A partir de 1792, criam-se na França quatro museus com objetivos explicitamente políticos: o Museu do Louvre, o Museu dos Monumentos, o Museu de História Natural e o Museu de Artes e Ofícios. É emblemática a preferência desses espaços pelos valores clássicos da Grécia e Roma antigas, em detrimento da arte medieval, numa clara ruptura com o poder da nobreza e da aristocracia pré- revolucionárias e reafirmação dos novos tempos de ascensão da burguesia (ARGAN, 1992).

Entre fins do século XVIII e a metade do século XIX, surgem outros museus europeus, como o Museu Britânico em Londres (1753), Museu do Prado, em Madri (1819), o Belvedere de Viena (1783) e o Museu Real em Amsterdan (1808). Argan (1992) ressalta que é nessa época que se forma a nova ciência das cidades, a urbanística, com a proposta de que a cidade apresente uma unidade estilística correspondente à ordem social. Assim, seus edifícios, em que predomina a arquitetura neoclássica, primam pela função se sobrepondo à forma, e a uma espacialidade racionalmente calculada. As cidades não são mais patrimônio do clero e das grandes famílias, segundo o autor, mas “instrumento pelo qual uma sociedade realiza e expressa seu ideal de progresso”. Os chamados “arquitetos da revolução” colocam em prática o sonho napoleônico dos grandes espaços – grandes praças, ruas largas, grandes edifícios neoclássicos – quase sempre destinados a funções públicas. Segundo o autor, quase todas as cidades europeias passaram por uma fase neoclássica, reflexo da “vontade de reforma e adequação racional às exigências de uma sociedade em transformação” (ARGAN, 1992, p.23).
• • • • • • •
Responda com base no trecho sobre os museus:
(a) Quantos museus foram criados na França a partir de 1792?
(b) Em que ano surgiu o Museu do Prado, em Madri?
(c) Que arquitetura predomina nos edifícios das cidades dessa época?
Os itens a seguir não têm relação com o trecho.

■ DADOS PARA ANÁLISE:
• • • • • • •
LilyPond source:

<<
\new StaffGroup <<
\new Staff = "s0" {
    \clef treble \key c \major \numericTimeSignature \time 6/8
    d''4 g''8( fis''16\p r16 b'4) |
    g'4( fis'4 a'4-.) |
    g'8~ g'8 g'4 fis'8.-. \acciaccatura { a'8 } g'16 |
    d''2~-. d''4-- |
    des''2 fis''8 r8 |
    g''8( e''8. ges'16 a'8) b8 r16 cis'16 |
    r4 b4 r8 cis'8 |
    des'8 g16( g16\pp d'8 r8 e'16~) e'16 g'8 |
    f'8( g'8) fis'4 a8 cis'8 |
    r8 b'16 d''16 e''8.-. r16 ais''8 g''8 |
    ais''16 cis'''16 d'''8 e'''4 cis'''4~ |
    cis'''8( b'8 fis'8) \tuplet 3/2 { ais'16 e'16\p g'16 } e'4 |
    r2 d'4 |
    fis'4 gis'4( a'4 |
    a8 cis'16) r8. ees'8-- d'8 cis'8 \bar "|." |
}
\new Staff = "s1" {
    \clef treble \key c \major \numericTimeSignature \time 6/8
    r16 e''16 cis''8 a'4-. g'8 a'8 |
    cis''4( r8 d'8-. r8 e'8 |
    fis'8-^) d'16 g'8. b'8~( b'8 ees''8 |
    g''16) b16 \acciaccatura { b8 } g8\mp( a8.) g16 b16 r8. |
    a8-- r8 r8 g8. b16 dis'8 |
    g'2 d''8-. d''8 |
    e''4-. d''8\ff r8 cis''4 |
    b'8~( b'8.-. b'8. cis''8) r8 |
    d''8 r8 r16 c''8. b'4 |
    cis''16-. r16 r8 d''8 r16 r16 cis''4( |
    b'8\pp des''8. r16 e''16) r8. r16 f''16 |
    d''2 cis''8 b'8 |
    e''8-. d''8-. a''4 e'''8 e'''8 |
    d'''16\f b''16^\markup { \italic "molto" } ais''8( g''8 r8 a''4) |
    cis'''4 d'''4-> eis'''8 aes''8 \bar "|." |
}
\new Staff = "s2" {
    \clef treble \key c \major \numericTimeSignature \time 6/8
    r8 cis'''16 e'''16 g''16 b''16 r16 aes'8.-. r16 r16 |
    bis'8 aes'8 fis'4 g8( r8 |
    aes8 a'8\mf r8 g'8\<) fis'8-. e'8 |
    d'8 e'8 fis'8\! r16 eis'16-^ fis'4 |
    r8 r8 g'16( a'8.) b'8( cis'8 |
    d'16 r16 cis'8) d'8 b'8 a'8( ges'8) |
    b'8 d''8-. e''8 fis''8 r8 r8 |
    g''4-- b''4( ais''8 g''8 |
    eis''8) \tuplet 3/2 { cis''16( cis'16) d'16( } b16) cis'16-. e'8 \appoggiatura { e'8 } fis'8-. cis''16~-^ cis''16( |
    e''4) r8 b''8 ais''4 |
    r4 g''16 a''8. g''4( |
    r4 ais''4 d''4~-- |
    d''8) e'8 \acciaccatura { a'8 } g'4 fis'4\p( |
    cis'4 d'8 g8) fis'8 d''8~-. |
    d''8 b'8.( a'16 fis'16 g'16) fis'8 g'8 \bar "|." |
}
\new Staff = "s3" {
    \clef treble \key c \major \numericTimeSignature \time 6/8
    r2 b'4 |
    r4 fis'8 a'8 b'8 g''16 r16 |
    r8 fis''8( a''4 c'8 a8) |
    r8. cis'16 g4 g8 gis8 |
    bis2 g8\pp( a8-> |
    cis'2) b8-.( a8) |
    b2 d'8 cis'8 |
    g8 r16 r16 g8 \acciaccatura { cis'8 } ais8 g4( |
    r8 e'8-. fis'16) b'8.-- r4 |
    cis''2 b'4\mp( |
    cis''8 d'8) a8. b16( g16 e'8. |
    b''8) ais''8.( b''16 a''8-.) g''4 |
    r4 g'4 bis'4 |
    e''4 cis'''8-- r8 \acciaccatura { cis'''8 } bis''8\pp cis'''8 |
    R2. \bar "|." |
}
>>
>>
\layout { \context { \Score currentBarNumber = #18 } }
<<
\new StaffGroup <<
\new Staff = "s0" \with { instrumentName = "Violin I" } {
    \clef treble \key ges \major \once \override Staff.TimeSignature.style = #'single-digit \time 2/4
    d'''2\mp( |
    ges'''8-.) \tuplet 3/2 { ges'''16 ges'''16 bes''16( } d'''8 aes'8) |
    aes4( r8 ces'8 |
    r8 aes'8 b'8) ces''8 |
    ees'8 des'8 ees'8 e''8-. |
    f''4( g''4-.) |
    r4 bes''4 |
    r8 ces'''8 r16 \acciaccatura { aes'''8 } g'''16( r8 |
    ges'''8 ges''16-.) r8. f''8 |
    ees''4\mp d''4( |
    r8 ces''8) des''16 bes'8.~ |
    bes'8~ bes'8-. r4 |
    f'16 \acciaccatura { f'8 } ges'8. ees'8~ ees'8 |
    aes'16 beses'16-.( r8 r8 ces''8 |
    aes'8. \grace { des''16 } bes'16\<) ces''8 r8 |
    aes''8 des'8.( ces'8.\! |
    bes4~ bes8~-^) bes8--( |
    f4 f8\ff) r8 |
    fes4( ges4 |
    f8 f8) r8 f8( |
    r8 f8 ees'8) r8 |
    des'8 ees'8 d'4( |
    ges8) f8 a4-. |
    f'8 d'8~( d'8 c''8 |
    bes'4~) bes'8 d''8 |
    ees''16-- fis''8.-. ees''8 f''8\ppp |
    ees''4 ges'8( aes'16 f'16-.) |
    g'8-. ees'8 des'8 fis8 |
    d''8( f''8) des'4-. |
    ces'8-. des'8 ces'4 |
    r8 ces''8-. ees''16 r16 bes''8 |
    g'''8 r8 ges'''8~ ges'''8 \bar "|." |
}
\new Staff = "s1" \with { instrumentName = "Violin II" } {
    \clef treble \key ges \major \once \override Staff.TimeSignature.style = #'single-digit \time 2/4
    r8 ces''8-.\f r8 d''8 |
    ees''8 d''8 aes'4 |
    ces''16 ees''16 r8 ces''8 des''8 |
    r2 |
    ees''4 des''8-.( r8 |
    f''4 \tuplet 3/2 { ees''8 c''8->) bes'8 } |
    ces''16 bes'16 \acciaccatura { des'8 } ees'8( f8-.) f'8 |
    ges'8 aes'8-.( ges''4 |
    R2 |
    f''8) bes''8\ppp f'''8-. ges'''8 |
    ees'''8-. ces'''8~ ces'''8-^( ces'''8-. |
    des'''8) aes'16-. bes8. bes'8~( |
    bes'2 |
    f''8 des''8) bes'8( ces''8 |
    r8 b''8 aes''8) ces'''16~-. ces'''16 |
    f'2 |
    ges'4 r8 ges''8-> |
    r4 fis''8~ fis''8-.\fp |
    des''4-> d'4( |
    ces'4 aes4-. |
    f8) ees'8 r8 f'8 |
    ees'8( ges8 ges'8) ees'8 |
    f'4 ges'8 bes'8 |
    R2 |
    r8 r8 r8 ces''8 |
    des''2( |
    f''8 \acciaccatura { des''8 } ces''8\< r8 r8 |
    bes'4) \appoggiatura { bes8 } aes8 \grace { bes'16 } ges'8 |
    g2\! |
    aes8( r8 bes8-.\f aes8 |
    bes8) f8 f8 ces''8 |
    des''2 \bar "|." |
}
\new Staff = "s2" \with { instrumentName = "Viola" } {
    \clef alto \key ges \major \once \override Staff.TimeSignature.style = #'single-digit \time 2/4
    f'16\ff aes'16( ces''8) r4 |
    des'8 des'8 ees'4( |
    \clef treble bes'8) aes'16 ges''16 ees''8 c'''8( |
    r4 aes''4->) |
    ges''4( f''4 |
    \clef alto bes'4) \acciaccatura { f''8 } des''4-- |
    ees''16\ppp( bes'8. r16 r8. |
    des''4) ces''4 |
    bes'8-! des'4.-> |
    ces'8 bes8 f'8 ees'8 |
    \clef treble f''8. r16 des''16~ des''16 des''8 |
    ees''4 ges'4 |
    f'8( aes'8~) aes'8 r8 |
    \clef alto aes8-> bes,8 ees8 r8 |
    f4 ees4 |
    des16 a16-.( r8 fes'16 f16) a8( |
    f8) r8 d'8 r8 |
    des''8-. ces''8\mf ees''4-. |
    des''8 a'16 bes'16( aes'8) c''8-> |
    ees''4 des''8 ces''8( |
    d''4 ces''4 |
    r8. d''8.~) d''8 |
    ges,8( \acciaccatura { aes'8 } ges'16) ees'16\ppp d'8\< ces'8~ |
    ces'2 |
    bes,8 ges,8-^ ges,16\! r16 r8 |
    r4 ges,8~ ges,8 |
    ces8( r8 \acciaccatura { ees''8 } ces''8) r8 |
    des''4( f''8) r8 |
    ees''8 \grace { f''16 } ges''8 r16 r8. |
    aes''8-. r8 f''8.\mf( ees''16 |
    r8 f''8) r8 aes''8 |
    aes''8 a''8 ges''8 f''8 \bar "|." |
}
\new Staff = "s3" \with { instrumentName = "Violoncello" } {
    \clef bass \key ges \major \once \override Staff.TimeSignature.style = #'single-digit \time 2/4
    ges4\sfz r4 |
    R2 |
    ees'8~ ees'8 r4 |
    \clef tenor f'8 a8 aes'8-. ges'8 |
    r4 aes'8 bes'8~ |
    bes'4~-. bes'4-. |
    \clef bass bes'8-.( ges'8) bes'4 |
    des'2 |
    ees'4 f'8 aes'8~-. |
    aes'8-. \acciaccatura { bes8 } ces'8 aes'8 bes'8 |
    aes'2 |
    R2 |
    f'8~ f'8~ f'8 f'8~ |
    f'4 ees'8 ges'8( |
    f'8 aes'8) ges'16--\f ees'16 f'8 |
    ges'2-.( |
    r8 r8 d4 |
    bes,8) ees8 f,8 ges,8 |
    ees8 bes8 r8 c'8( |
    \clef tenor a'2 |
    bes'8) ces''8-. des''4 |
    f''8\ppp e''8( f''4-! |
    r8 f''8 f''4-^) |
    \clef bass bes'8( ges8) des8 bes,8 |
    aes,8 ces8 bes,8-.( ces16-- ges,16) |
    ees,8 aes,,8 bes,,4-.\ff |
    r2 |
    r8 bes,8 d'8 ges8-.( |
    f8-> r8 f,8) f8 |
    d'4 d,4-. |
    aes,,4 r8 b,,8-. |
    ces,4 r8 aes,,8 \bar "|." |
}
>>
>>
• • • • • • •
■ RESPOSTA:
(a) Quatro museus.
(b) Em 1819.
(c) A arquitetura neoclássica.